◆ **Assignment A**
According to the court opinion excerpt below, how long was the temporary appointment given when no qualified black applicant was among the four recommended?
◆ **Assignment B**
Please reproduce the passage of the court opinion excerpt starting at "On February 17, 1982, the" and ending at "September 16, 1983.".

◆ **Text block**

--- START ---

On February 17, 1982, the trial court denied the Board's motion for summary judgment as to the Title VII claim, but granted it as to the ADEA claim, the Secs. 1981 and 1983 claims, and the claims under the Florida statutes.
On July 28, 1982, the parties filed a Pretrial Stipulation which admitted certain facts. Both parties thereafter filed motions for summary judgment with regard to the Title VII claim. On August 25, 1983, the trial court granted the Board's motion for summary judgment and entered a final judgment against Palmer as to all claims. Palmer filed notice of this appeal on September 16, 1983.
The only issues raised by Palmer on this appeal are whether the trial court erred in granting the Board's motion for summary judgment as to the Title VII and ADEA claims and in denying Palmer's motion for summary judgment as to the Title VII claim. Palmer has not raised any specific issue with regard to the Secs. 1981 and 1983 claims.2
Admitted Facts
As of 1973, the United States Department of Health, Education and Welfare (HEW) and the United States District Court for the District of Columbia had found that the State of Florida maintained a racially segregated system of higher education.3 After various actions by the Florida Commissioner of Education and HEW and further court proceedings,4 the State of Florida developed a statewide higher education desegregation plan which included as one of its parts, "The State Equal Access/Equal Opportunity Plan for the Florida Public Community College System" (Plan). The Plan was approved by the Community College Presidents on August 26, 1977, and by HEW in February 1978 as one part of Florida's affirmative action plan. St. Petersburg Junior College (College) is a community college. The College has been subject to the Plan since August 26, 1977.5
Records submitted by the college pursuant to the Plan for the years 1976-1981 reflect the following statistical data:
Black Total Full-time Approximate Year Instructors Instructors Percent ---- ----------- --------------- ----------- 1976 18 298 6% 1977 17 312 5.5% 1978 23 349 6.5% 1979 26 334 7.8% 1980 31 337 9% 1981 35 353 10%
The College adopted the affirmative action goal of raising the percentage of black instructors to ten percent of the total faculty members by 1981. The College's affirmative action plan was approved by the State Division of Community Colleges and HEW.
The College's affirmative action plan did not require, or result in, the hiring of unqualified persons. The plan was designed to result in the hiring of a sufficient number of qualified minority applicants so that the racial balance of the College's faculty would approximate ten percent of the total number of faculty, which was the balance that would have been achieved absent the past discrimination. HEW and the State Division of Community Colleges found that approximately ten percent of those persons graduating from Florida's colleges and universities who were qualified for instructor positions at a community college like the College were black. The College's affirmative action plan extended only until October 1, 1981. The Plan did not completely bar white persons from employment in faculty positions.
At all times material to this case, the College's affirmative action plan required that for each vacant faculty position at the College at least one (1) of the four (4) qualified applicants recommended by a Search and Screening Committee be black. The affirmative action plan did not require that a qualified black or white be hired nor did the plan require that any white instructors be fired. Pursuant to the Plan, if a qualified black was not among the four (4) recommended and qualified applicants, the person who was hired in the position would receive a nine-month temporary appointment. At the expiration of that temporary appointment, the then vacant position was advertised and the recruitment begun anew. The person whose temporary appointment had expired was not excluded from consideration when the search and recruitment process was reinstituted the next year. If the person who held the temporary appointment wished to be considered for the job, a new application had to be filed and he was treated by the Search and Screening Committee as one of a number of applicants for the position. Other than the requirement that a black be included among the final four, the College's affirmative action plan did not require that preferential treatment be given to blacks.

--- END ---

◆ **Dataset content**
--- START ---

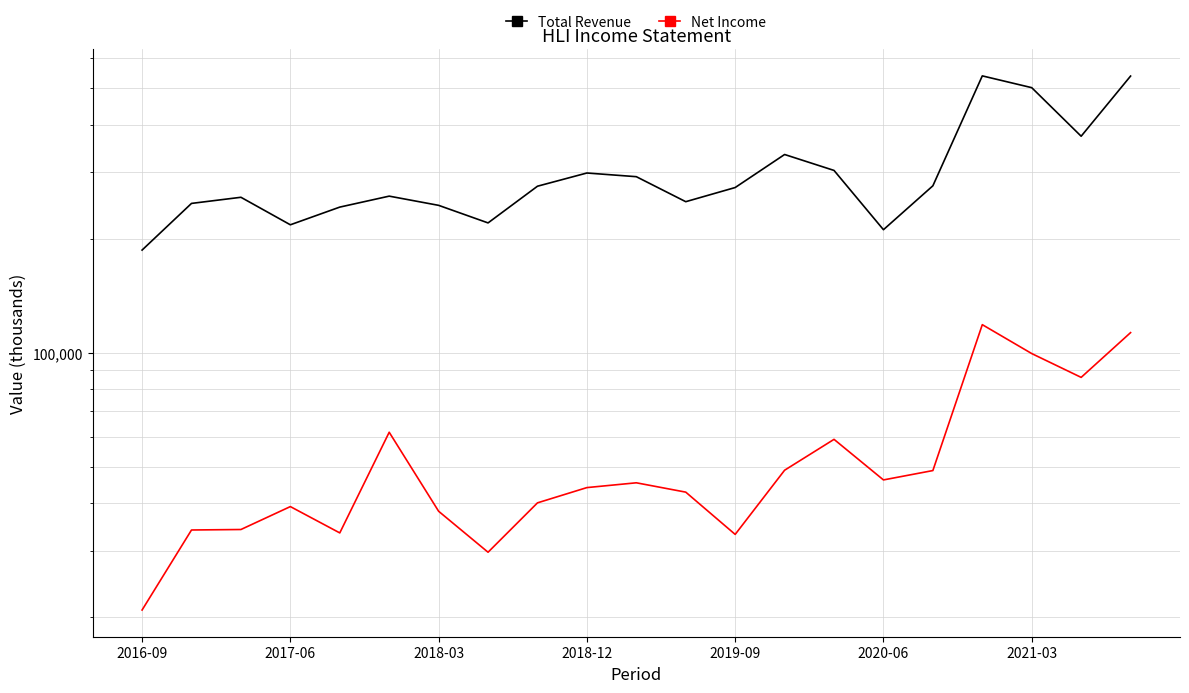

At 2016-09, list the series in order from largest to smallest.

Total Revenue, Net Income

--- END ---

◆ **Written reply A**
Nine months.

◆ **Written reply B**
On February 17, 1982, the trial court denied the Board's motion for summary judgment as to the Title VII claim, but granted it as to the ADEA claim, the Secs. 1981 and 1983 claims, and the claims under the Florida statutes.
On July 28, 1982, the parties filed a Pretrial Stipulation which admitted certain facts. Both parties thereafter filed motions for summary judgment with regard to the Title VII claim. On August 25, 1983, the trial court granted the Board's motion for summary judgment and entered a final judgment against Palmer as to all claims. Palmer filed notice of this appeal on September 16, 1983.